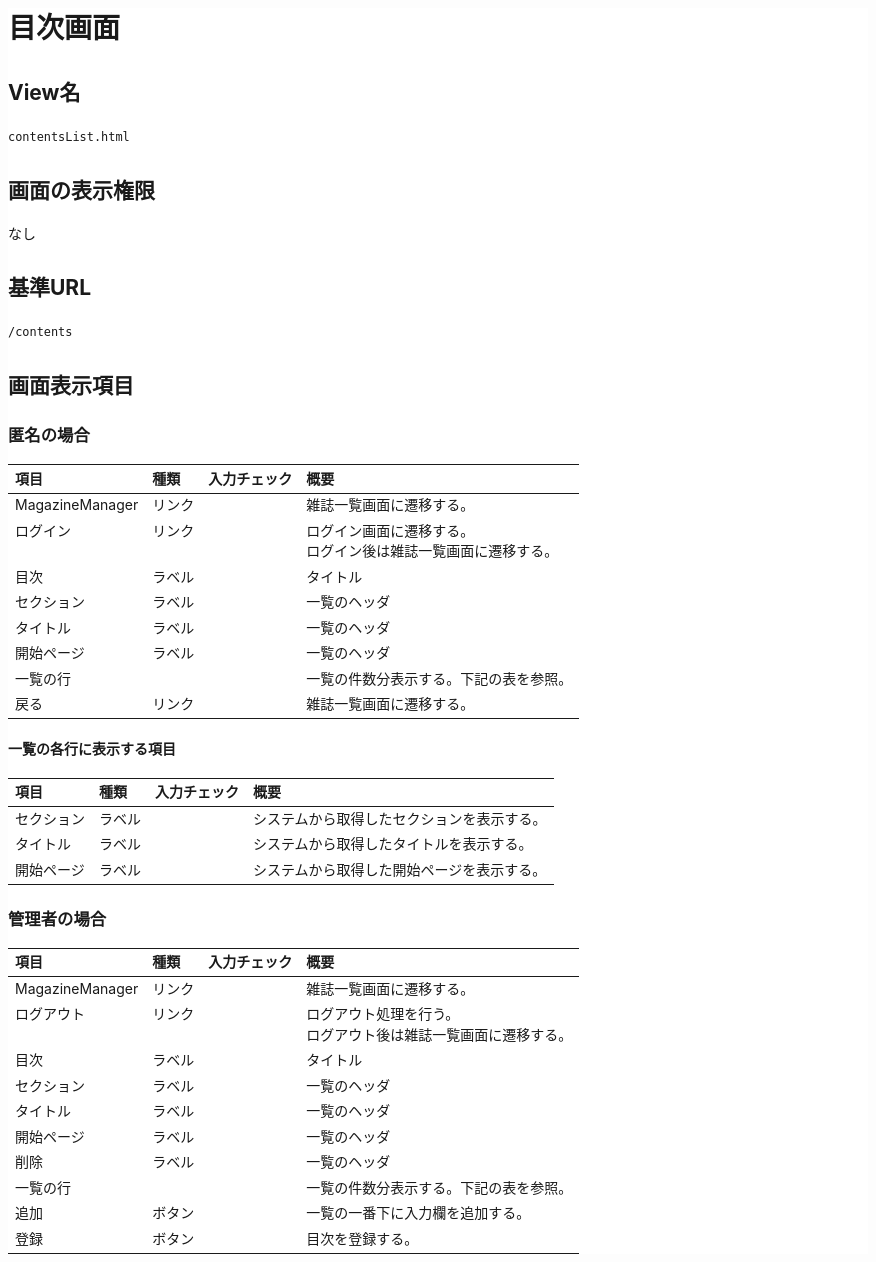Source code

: # 目次画面

## View名
`contentsList.html`

## 画面の表示権限
なし

## 基準URL
`/contents`

## 画面表示項目
### 匿名の場合
|項目|種類|入力チェック|概要|
|:--|:--|:--|:--|
|MagazineManager|リンク||雑誌一覧画面に遷移する。|
|ログイン|リンク||ログイン画面に遷移する。<br>ログイン後は雑誌一覧画面に遷移する。|
|目次|ラベル||タイトル|
|セクション|ラベル||一覧のヘッダ|
|タイトル|ラベル||一覧のヘッダ|
|開始ページ|ラベル||一覧のヘッダ|
|一覧の行|||一覧の件数分表示する。下記の表を参照。|
|戻る|リンク||雑誌一覧画面に遷移する。|

#### 一覧の各行に表示する項目
|項目|種類|入力チェック|概要|
|:--|:--|:--|:--|
|セクション|ラベル||システムから取得したセクションを表示する。|
|タイトル|ラベル||システムから取得したタイトルを表示する。|
|開始ページ|ラベル||システムから取得した開始ページを表示する。|

### 管理者の場合
|項目|種類|入力チェック|概要|
|:--|:--|:--|:--|
|MagazineManager|リンク||雑誌一覧画面に遷移する。|
|ログアウト|リンク||ログアウト処理を行う。<br>ログアウト後は雑誌一覧画面に遷移する。|
|目次|ラベル||タイトル|
|セクション|ラベル||一覧のヘッダ|
|タイトル|ラベル||一覧のヘッダ|
|開始ページ|ラベル||一覧のヘッダ|
|削除|ラベル||一覧のヘッダ|
|一覧の行|||一覧の件数分表示する。下記の表を参照。|
|追加|ボタン||一覧の一番下に入力欄を追加する。|
|登録|ボタン||目次を登録する。|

ABOUT THIS TASK: Restate every line above exactly, omitting images.

TASK OUTPUT:
Source code

: # 目次画面

## View名
`contentsList.html`

## 画面の表示権限
なし

## 基準URL
`/contents`

## 画面表示項目
### 匿名の場合
|項目|種類|入力チェック|概要|
|:--|:--|:--|:--|
|MagazineManager|リンク||雑誌一覧画面に遷移する。|
|ログイン|リンク||ログイン画面に遷移する。<br>ログイン後は雑誌一覧画面に遷移する。|
|目次|ラベル||タイトル|
|セクション|ラベル||一覧のヘッダ|
|タイトル|ラベル||一覧のヘッダ|
|開始ページ|ラベル||一覧のヘッダ|
|一覧の行|||一覧の件数分表示する。下記の表を参照。|
|戻る|リンク||雑誌一覧画面に遷移する。|

#### 一覧の各行に表示する項目
|項目|種類|入力チェック|概要|
|:--|:--|:--|:--|
|セクション|ラベル||システムから取得したセクションを表示する。|
|タイトル|ラベル||システムから取得したタイトルを表示する。|
|開始ページ|ラベル||システムから取得した開始ページを表示する。|

### 管理者の場合
|項目|種類|入力チェック|概要|
|:--|:--|:--|:--|
|MagazineManager|リンク||雑誌一覧画面に遷移する。|
|ログアウト|リンク||ログアウト処理を行う。<br>ログアウト後は雑誌一覧画面に遷移する。|
|目次|ラベル||タイトル|
|セクション|ラベル||一覧のヘッダ|
|タイトル|ラベル||一覧のヘッダ|
|開始ページ|ラベル||一覧のヘッダ|
|削除|ラベル||一覧のヘッダ|
|一覧の行|||一覧の件数分表示する。下記の表を参照。|
|追加|ボタン||一覧の一番下に入力欄を追加する。|
|登録|ボタン||目次を登録する。|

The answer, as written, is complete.